My favourite map

This is my contribution to the Accretionary Wedge geoblog festival, number 43: My Favourite Geological Illustration. You can read all about it at In the Company of Plants and Rocks. 

I was struggling for inspiration on this latest Accretionary Wedge, but this was solved by Matt Hall’s post over at Agile Geoscience, where he talks about a map he produced as part of his degree. Geological maps have captured my imagination since a very early age. I’ve spend many an hour poring over the geological map of the British Isles (particularly the Northern sheet) but of course I had a modern copy, not the William Smith original.

I have hidden away somewhere a very similar undergraduate map to Matt’s but I won’t steal his idea outright. I have a bigger map produced as part of my PhD thesis somewhere as well, but instead I want to talk about someone else’s map.

My PhD field area was in Connemara in the west of Ireland, which is an extremely well-known piece of Geology. A fantastic detailed map was published in the 1990s but is based on decades of study by geologists from Glasgow University, Bernard Leake and Geoff Tanner. It is of course in copyright and for sale, but I include an impressionistic photo. I’m sure the Royal Irish Academy will not disapprove.

I’m tempted to rhapsodise at length at the Geology shown by this map, but I’ll be brief. It is a small area (top to bottom about 20km) but it contains such a lot! Such as: evidence of Precambrian glaciations; two overlapping phases of metamorphism, from greenschist to granulite; three major phases of folding; three suites of igneous intrusions, one syntectonic, two post; three tectonic terranes; two terrane boundaries, one a thrust the other an extensional detachment complete with syn-deformational sediments; some world famous marble.  Oh, and some sediments around the edge.

One of the greatest pleasures of my PhD research was meeting and disputing with Geoff Tanner and Bernard Leake, standing on the rocks themselves and referring to their fabulous map.

 

8 comments

    1. The dispute wasn’t around the map as such, more the relative ages of events. I studied the two green blobs towards the top of the map, relating them to the age of the folding. I said they were overlapping both D2 and D3, whereas Geoff Tanner had recently argued they were long after D2. Our discussions were always polite and constructive, indeed Bernard Leake was inclined to agree with me, as his original 1970s mapping of the green blobs in the south had suggested the same timing as I was.
      I’ve written about this in more detail here.

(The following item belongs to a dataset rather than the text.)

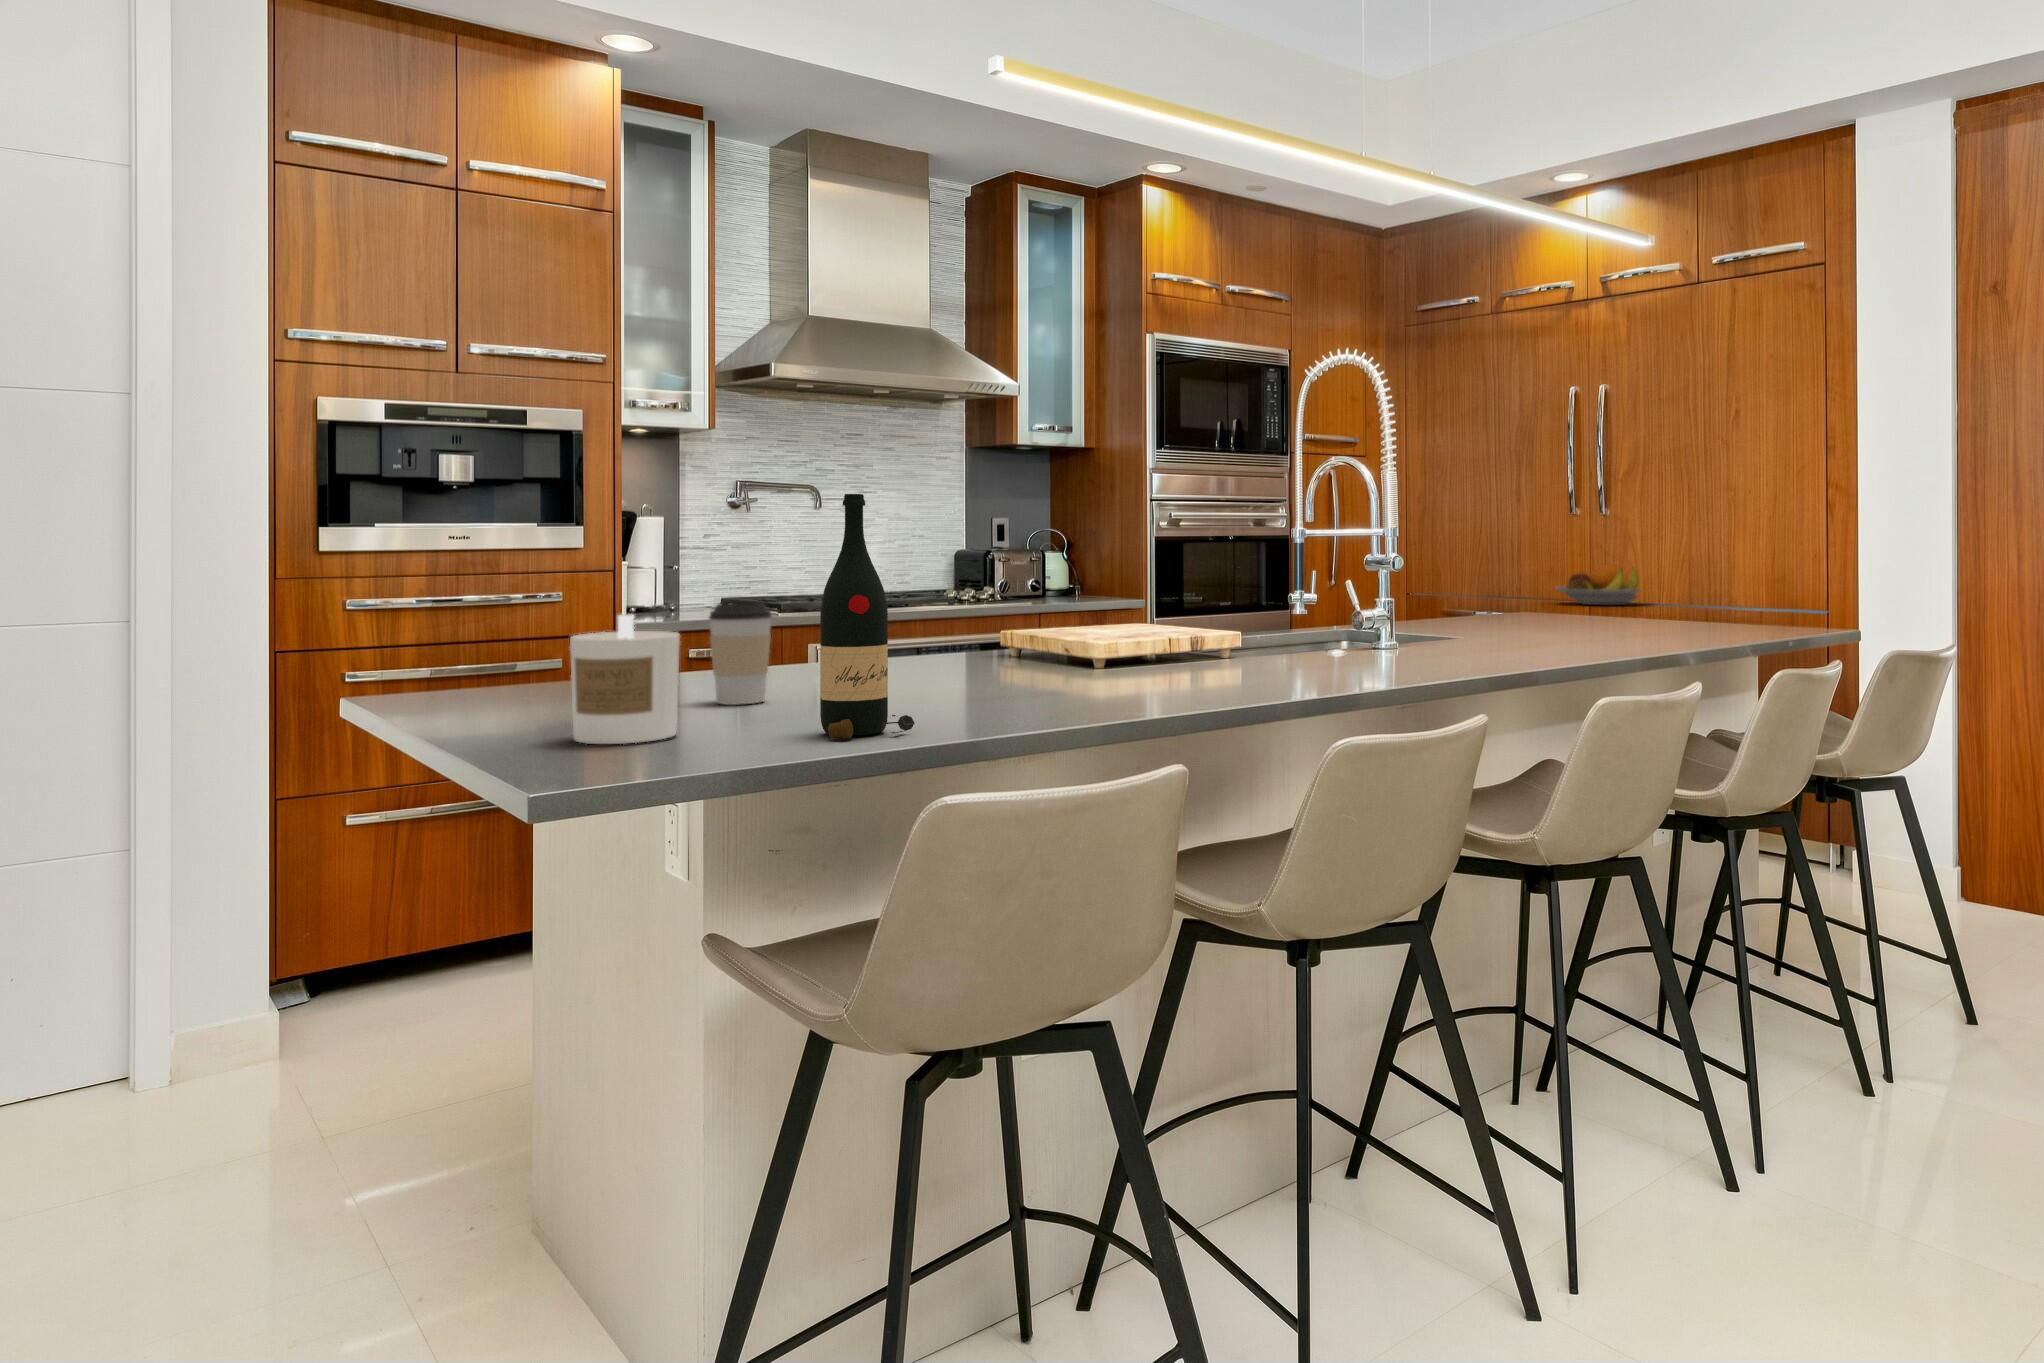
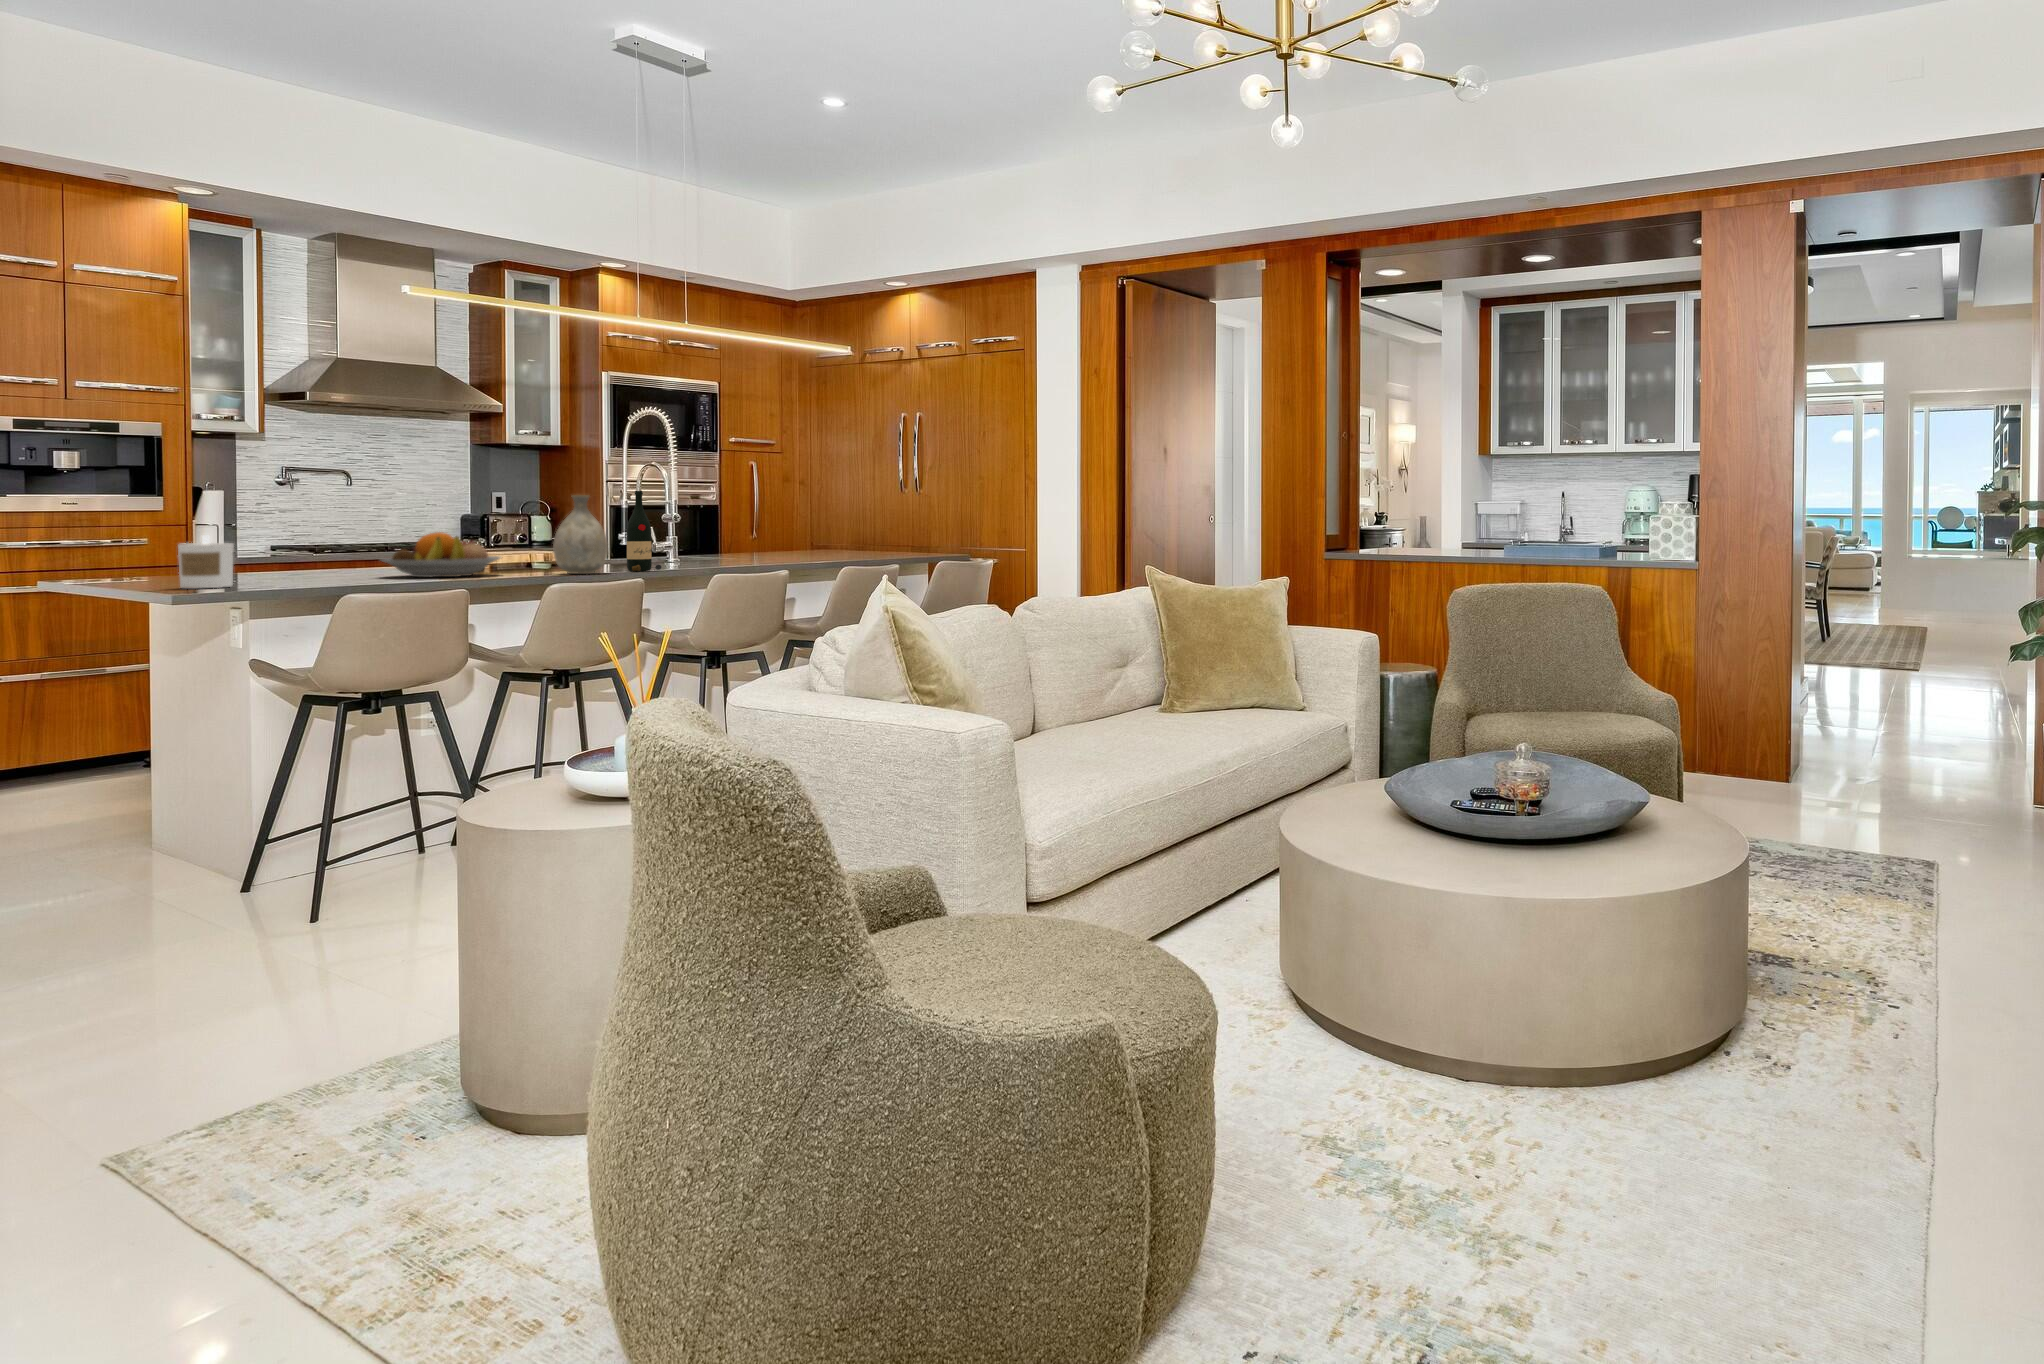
wine bottle: present [820,494,915,739] -> present [627,491,661,571]
vase: none [1237,517,1338,684] -> present [553,495,608,574]
fruit bowl: present [1556,564,1640,605] -> present [381,532,501,577]
coffee cup: present [709,601,772,705] -> none [250,533,287,581]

  1. What are the green blobs on the map? I went for a bit of stroll through that area recently, and I thought they where Amphibolites. Very interesting location, particularly Doorough Mountain. Thank you.

    1. Currywongaun (as it was spelt on the old maps I used) was my favourite – especially the banding near where the radio telescope was.
      The green blobs are mostly amphibolites, but in places the original gabbro minerals are still there (orthopyroxene and plagioclase). I studied the interaction with the surrounding rocks (which were being metamorphosed when the gabbro was intruded). Doorough is interesting as there is a lot of replacement of the gabbro by water and silica, leaving amphibolite with quartz in it. I never did any geochemistry on this, but somebody should….
      More here

  2. Thank you Metageologist for the reply, I may head up to Currywongaun to get a closer look. I saw some of those interesting textures on the south east slope of Doorough. Amphibole rich patches ‘floating’ in the gabbro. Looked somewhat like a restite to me, but I wasn’t sure. I ventured further west in and around Leterrfrack, and had very good weather and visibility, it seemed to me, as I like to draw a lot that Doorough was a structural apex in the area and the surrounding hinterland to the west may have been pulled in toward it. Im heading to Roundstone and the surrounding areas tomorrow. I think some geochem was done: http://jgs.lyellcollection.org/content/158/5/843/F1.large.jpg
    but I hope more is done too. Thanks again, all the best. Finn

  3. This is perhaps a strange question, but I was wondering if you knew of any places where this map is still in print? Love the site, it is always fun to encounter other geologists on the web as well as in the field.

    1. I’m glad you like the site, thanks.

      I think the map is available on Amazon (and no doubt other places). It comes packaged with a short guide book to the geology of the area and quite a few other maps of more detailed areas.